*** Document text Section Begins ***

Anycast RP for PIM-SM enables fast convergence when a PIM RP router fails. The receivers and sources rendezvous at the closest RP after the router failure. Anycast RP allows an arbitrary number of RPs for each group in a single, shared-tree PIM-SM domain. Triple play configurations that distribute multicast traffic using PIM-SM realize the benefits of fast RP convergence, which helps to avoid the loss of multicast data streams or IPTV delivery to the end user.

Anycast RP for PIM-SM environments is supported in the base routing PIM-SM instance of the service router, and in VPRN instances that are configured with PIM on supporting NEs.

Anycast RP for PIM requires the completion of the following configuration information:

An IP address specified as the RP address. This address is statically configured, or distributed using a dynamic protocol, to all PIM routers in the domain.
A set of routers in the domain designated as RPs for the RP address. These routers form an anycast RP.
Each of these routers is configured with a loopback interface that uses the RP address. The RP address, or a prefix that includes the RP address, is injected into the unicast routing system inside the domain.

*** Document text Section Ends ***
*** Data shown Section Begins ***

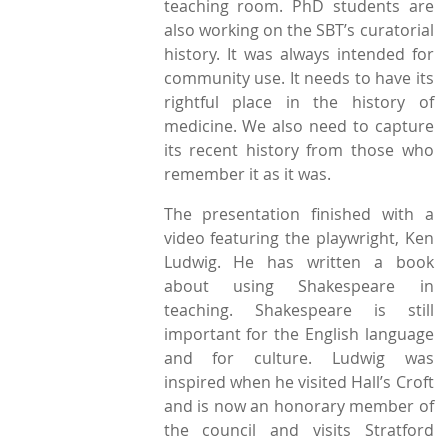
teaching room. PhD students are
also working on the SBT’s curatorial
history. It was always intended for
community use. It needs to have its
rightful place in the history of
medicine. We also need to capture
its recent history from those who
remember it as it was.
The presentation finished with a
video featuring the playwright, Ken
Ludwig. He has written a book
about using Shakespeare in
teaching. Shakespeare is still
important for the English language
and for culture. Ludwig was
inspired when he visited Hall’s Croft
and is now an honorary member of
the council and visits Stratford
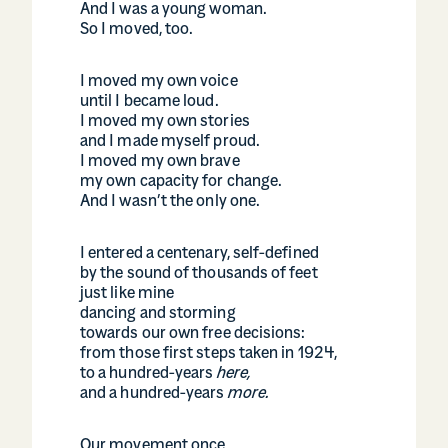
And I was a young woman.
So I moved, too.
I moved my own voice
until I became loud.
I moved my own stories
and I made myself proud.
I moved my own brave
my own capacity for change.
And I wasn’t the only one.
I entered a centenary, self-defined
by the sound of thousands of feet
just like mine
dancing and storming
towards our own free decisions:
from those first steps taken in 1924,
to a hundred-years
here,
and a hundred-years
more.
Our movement once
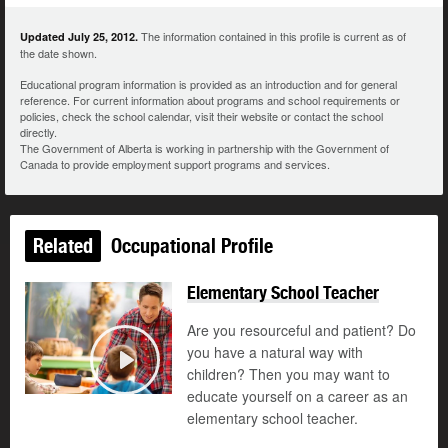
The information contained in this profile is current as of
Updated July 25, 2012.
the date shown.
Educational program information is provided as an introduction and for general
reference. For current information about programs and school requirements or
policies, check the school calendar, visit their website or contact the school
directly.
The Government of Alberta is working in partnership with the Government of
Canada to provide employment support programs and services.
Related
Occupational Profile
Elementary School Teacher
Are you resourceful and patient? Do
you have a natural way with
children? Then you may want to
Play
educate yourself on a career as an
elementary school teacher.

*** Data shown Section Ends ***

:: Study questions ::
a) Rewrite the stretch of the Anycast RP text from "Anycast RP for PIM requires" through "inside the domain.", putting "system interface" in place of "loopback interface".
b) According to the Anycast RP text, what is each router in the anycast RP set configured with?
c) Carry on the Anycast RP text from where it stops.
The records have nothing to do with the Anycast RP text.

:: Results in order ::
a)
Anycast RP for PIM requires the completion of the following configuration information:

An IP address specified as the RP address. This address is statically configured, or distributed using a dynamic protocol, to all PIM routers in the domain.
A set of routers in the domain designated as RPs for the RP address. These routers form an anycast RP.
Each of these routers is configured with a system interface that uses the RP address. The RP address, or a prefix that includes the RP address, is injected into the unicast routing system inside the domain.

b) A loopback interface that uses the RP address.

c)
Each router in the anycast RP also needs a separate IP address, to be used for communication between the RPs.
Each router in the anycast RP is configured with the addresses of all other routers in the anycast RP. The addresses must be consistently configured in all RPs in the set.

The following figure shows a sample implementation of anycast RP for PIM-SM.

Figure 28-4: Sample implementation of anycast RP for PIM-SM

The following figure summarizes the sequence of events for the Anycast RP implementation shown in Figure 28-4, Sample implementation of anycast RP for PIM-SM.

Table 28-1: Sequence of events for Anycast RP fast convergence

Sequence	Event description
1	S1 sends a multicast packet.
2	The router connected to S1 forms a PIM registration message to send to the Anycast RP address. The Unicast routing system delivers the PIM registration message to the nearest RP, in this case RP1.
3	RP1 receives the PIM registration message, decapsulates the message, and sends the packet down the shared tree to the R1A and R1B receivers.
4	RP1 is configured with the IP address for RP2 and RP3. Since the registration message did not come from one of the RPs in the anycast RP set, RP1 assumes that the packet came from a designated router.
5	RP1 sends a copy of the registration message from the S1 designated router to RP2 and RP3. RP1 uses its IP address as the source address for the PIM registration message.
6	RP1 can join the source tree by sending a join message to S1. However, RP1 must create a source-specific state.
7	RP2 receives the registration message from RP1, decapsulates the message, and send the packet down the share tree to the R2 receiver.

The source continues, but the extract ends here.